Write out each record again exactly as it stands.

Records:
■ ■ ■ ■ ■

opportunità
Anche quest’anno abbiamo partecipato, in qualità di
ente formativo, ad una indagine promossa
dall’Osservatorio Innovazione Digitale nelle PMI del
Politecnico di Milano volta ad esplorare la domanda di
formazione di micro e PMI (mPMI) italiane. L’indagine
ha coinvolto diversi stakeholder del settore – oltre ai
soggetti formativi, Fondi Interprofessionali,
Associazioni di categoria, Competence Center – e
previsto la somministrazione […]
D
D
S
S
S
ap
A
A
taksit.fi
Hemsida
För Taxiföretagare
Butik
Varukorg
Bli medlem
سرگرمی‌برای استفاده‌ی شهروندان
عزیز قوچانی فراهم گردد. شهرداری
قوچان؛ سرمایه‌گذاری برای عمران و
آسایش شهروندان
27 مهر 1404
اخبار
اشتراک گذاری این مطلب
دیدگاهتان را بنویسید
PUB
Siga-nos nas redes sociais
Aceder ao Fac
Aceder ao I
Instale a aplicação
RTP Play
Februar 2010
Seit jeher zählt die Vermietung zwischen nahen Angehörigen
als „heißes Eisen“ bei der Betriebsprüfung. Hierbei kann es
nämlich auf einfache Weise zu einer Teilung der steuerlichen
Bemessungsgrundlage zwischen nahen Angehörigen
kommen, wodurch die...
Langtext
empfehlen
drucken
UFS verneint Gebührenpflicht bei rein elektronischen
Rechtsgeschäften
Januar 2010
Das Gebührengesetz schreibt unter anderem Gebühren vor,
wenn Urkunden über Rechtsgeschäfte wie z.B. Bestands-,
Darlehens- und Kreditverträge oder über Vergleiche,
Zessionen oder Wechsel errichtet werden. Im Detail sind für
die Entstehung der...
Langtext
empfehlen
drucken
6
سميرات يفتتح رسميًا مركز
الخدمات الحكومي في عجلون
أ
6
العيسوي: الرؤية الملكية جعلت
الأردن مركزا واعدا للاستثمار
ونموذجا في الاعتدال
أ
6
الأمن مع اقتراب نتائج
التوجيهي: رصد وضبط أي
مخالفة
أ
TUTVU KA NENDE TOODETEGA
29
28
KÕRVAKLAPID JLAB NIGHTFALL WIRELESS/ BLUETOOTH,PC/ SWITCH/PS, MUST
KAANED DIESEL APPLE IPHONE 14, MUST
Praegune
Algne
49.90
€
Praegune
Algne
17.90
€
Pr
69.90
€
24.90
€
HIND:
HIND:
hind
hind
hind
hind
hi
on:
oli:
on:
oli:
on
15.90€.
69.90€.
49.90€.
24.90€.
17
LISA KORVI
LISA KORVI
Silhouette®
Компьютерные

■ ■ ■ ■ ■

Response for this exercise:
opportunità
Anche quest’anno abbiamo partecipato, in qualità di
ente formativo, ad una indagine promossa
dall’Osservatorio Innovazione Digitale nelle PMI del
Politecnico di Milano volta ad esplorare la domanda di
formazione di micro e PMI (mPMI) italiane. L’indagine
ha coinvolto diversi stakeholder del settore – oltre ai
soggetti formativi, Fondi Interprofessionali,
Associazioni di categoria, Competence Center – e
previsto la somministrazione […]
D
D
S
S
S
ap
A
A
taksit.fi
Hemsida
För Taxiföretagare
Butik
Varukorg
Bli medlem
سرگرمی‌برای استفاده‌ی شهروندان
عزیز قوچانی فراهم گردد. شهرداری
قوچان؛ سرمایه‌گذاری برای عمران و
آسایش شهروندان
27 مهر 1404
اخبار
اشتراک گذاری این مطلب
دیدگاهتان را بنویسید
PUB
Siga-nos nas redes sociais
Aceder ao Fac
Aceder ao I
Instale a aplicação
RTP Play
Februar 2010
Seit jeher zählt die Vermietung zwischen nahen Angehörigen
als „heißes Eisen“ bei der Betriebsprüfung. Hierbei kann es
nämlich auf einfache Weise zu einer Teilung der steuerlichen
Bemessungsgrundlage zwischen nahen Angehörigen
kommen, wodurch die...
Langtext
empfehlen
drucken
UFS verneint Gebührenpflicht bei rein elektronischen
Rechtsgeschäften
Januar 2010
Das Gebührengesetz schreibt unter anderem Gebühren vor,
wenn Urkunden über Rechtsgeschäfte wie z.B. Bestands-,
Darlehens- und Kreditverträge oder über Vergleiche,
Zessionen oder Wechsel errichtet werden. Im Detail sind für
die Entstehung der...
Langtext
empfehlen
drucken
6
سميرات يفتتح رسميًا مركز
الخدمات الحكومي في عجلون
أ
6
العيسوي: الرؤية الملكية جعلت
الأردن مركزا واعدا للاستثمار
ونموذجا في الاعتدال
أ
6
الأمن مع اقتراب نتائج
التوجيهي: رصد وضبط أي
مخالفة
أ
TUTVU KA NENDE TOODETEGA
29
28
KÕRVAKLAPID JLAB NIGHTFALL WIRELESS/ BLUETOOTH,PC/ SWITCH/PS, MUST
KAANED DIESEL APPLE IPHONE 14, MUST
Praegune
Algne
49.90
€
Praegune
Algne
17.90
€
Pr
69.90
€
24.90
€
HIND:
HIND:
hind
hind
hind
hind
hi
on:
oli:
on:
oli:
on
15.90€.
69.90€.
49.90€.
24.90€.
17
LISA KORVI
LISA KORVI
Silhouette®
Компьютерные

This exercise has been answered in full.